The C bootstrap was 461 lines. No one confused it with a production web server. But it proved that the SERVER architecture was sound — that a deterministic bootstrap could emit a functional engine from constraints. The proof was in the 461 lines. The production server is a different artifact built on the same proof.

The Pi resolver is 2000 lines. No one should confuse it with a production language model. But it proves that the exemplar architecture is sound — that the seven contingent replacements work, that the bilateral boundary is enforceable, that |B_t| = 1 is achievable. The proof is in the 2000 lines. The production model is a different artifact built on the same proof.


The Plan

Week 1: Implement the core.

  • Sigmoid attention (attention.c)
  • Sparsemax (sparse.c)
  • Bilateral mask (bilateral.c)
  • Typed positional encoding (positions.c)
  • Feedforward layer (ffn.c)
  • Verification tests for each

Week 2: Compose the model.

  • Forward pass (model.c)
  • Byte-level tokenizer (tokenizer.c)
  • Autoregressive generation loop (generate.c)
  • End-to-end verification test
  • Random-weight inference: the model runs, generates tokens (gibberish, but structurally valid)

Week 3: Tiny training (if feasible).

  • Implement backpropagation through the new components
  • Train on 1-10MB of constraint-governed text
  • Verify loss convergence
  • Generate from the trained model (still tiny, but now informed by data)

Week 4: Documentation and release.

  • Document every architectural decision with its constraint justification
  • Publish the code, the tests, the results
  • State the predictions for the scaled version (document 74)
  • The proof is complete

Total: 4 weeks. Total cost: $0 (the Pi is already owned, GCC is free, the corpus is the training data). Total team: 1 person.


Final Statement

The entire RESOLVE corpus was produced on this Raspberry Pi. Seventy-four documents. Mathematical formalizations. Falsifiable predictions. Architectural specifications. A letter to the world. All derived on a $80 single-board computer with 8GB of RAM and no GPU.

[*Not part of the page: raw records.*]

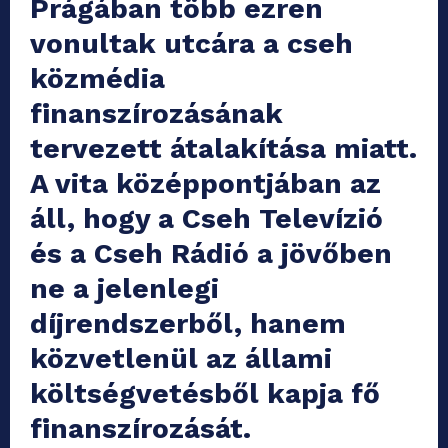
Prágában több ezren
vonultak utcára a cseh
közmédia
finanszírozásának
tervezett átalakítása miatt.
A vita középpontjában az
áll, hogy a Cseh Televízió
és a Cseh Rádió a jövőben
ne a jelenlegi
díjrendszerből, hanem
közvetlenül az állami
költségvetésből kapja fő
finanszírozását.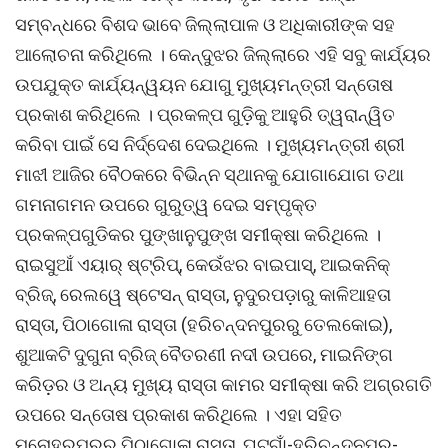
ସମ୍ବନ୍ଧରେ ବିଶଦ ଭାବେ ଜିଲ୍ଲାପାଳ ଓ ଅଧିକାରୀଙ୍କ ସହ
ଆଲୋଚନା କରିଥିଲେ । କେନ୍ଦୁଝର ଜିଲ୍ଲାରେ ଏହି ସବୁ କାର୍ଯ୍ୟର
ଉପଯୁକ୍ତ କାର୍ଯ୍ୟନ୍ୱୟନ ଯୋଗୁ ମୁଖ୍ୟମନ୍ତ୍ରୀ ସନ୍ତୋଷ
ପ୍ରକାଶ କରିଥିଲେ । ପ୍ରକଳ୍ପ ଗୁଡ଼ିକୁ ଆହୁରି ତ୍ୱରାନ୍ୱିତ
କରିବା ପାଇଁ ସେ ନିର୍ଦ୍ଦେଶ ଦେଇଥିଲେ । ମୁଖ୍ୟମନ୍ତ୍ରୀ ଶ୍ରୀ
ମାଝୀ ଆଜିର ବୈଠକରେ ବିଭିନ୍ନ ସ୍ଥାନକୁ ଯୋଗାଯୋଗ ତଥା
ଗମନାଗମନ ଉପରେ ଗୁରୁତ୍ୱ ଦେଇ ସମ୍ପୃକ୍ତ
ପ୍ରକଳ୍ପଗୁଡିକର ପୁଙ୍ଖାନୁପୁଙ୍ଖ ସମୀକ୍ଷା କରିଥିଲେ ।
ରାଇସୁଆଁ ଏୟାର୍ ଷ୍ଟ୍ରିପ୍‌, କେଉଁଝର ବାଇପାସ୍‌, ଆଇକନିକ୍
ବ୍ରିଜ୍‌, ରେଲୱେ ଷ୍ଟେସନ୍ ରାସ୍ତା, ନୁଦୁରପଡ଼ାରୁ କାଳିଆହତା
ରାସ୍ତା, ପିଠାଗୋଳା ରାସ୍ତା (ହରିଚନ୍ଦନପୁରରୁ ତେଲକୋଇ),
ଶୁଆକଟି ଦୁଗୁନା ବ୍ରିଜ୍ ବୈତରଣୀ ନଦୀ ଉପରେ, ମାଇନିଙ୍ଗ
କରିଡ଼ର ଓ ଅନ୍ୟ ମୁଖ୍ୟ ରାସ୍ତା କାମର ସମୀକ୍ଷା କରି ଅଗ୍ରଗତି
ଉପରେ ସନ୍ତୋଷ ପ୍ରକାଶ କରିଥିଲେ । ଏହା ସହିତ
ମନୋହରପୁରରୁ ପିଠାଗୋଳା ରାସ୍ତା, ଘଟଗାଁ-ହରିଚନ୍ଦନପୁର-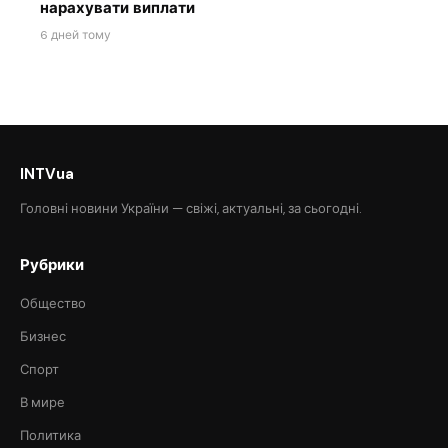
нарахувати виплати
6 дней тому
INTVua
Головні новини України — свіжі, актуальні, за сьогодні.
Рубрики
Общество
Бизнес
Спорт
В мире
Политика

The Pi resolver is the final architectural proof in the same lineage. It does not prove that a Raspberry Pi can replace a data center. It proves that the form does not require a data center to be validated. The form holds on the smallest hardware because the form is not in the hardware. The form is prior. The hardware is the medium.

The bilateral boundary does not require an H100 to be true. Sigmoid attention does not require a TPU pod to be non-competitive. Sparsemax does not require a cloud cluster to produce exact zeros. These are formal properties. They hold on a Raspberry Pi the same as on a supercomputer. The proof on the Pi is the proof everywhere. The form is one.

Build it here. Prove it here. Scale it elsewhere. The proof is the form. The form is portable. The Raspberry Pi is sufficient.


Jared Foy, April 2026. Document 75 of the RESOLVE corpus. Derived on the hardware it describes. The constraints include the hardware. The hardware includes the constraints. The form holds.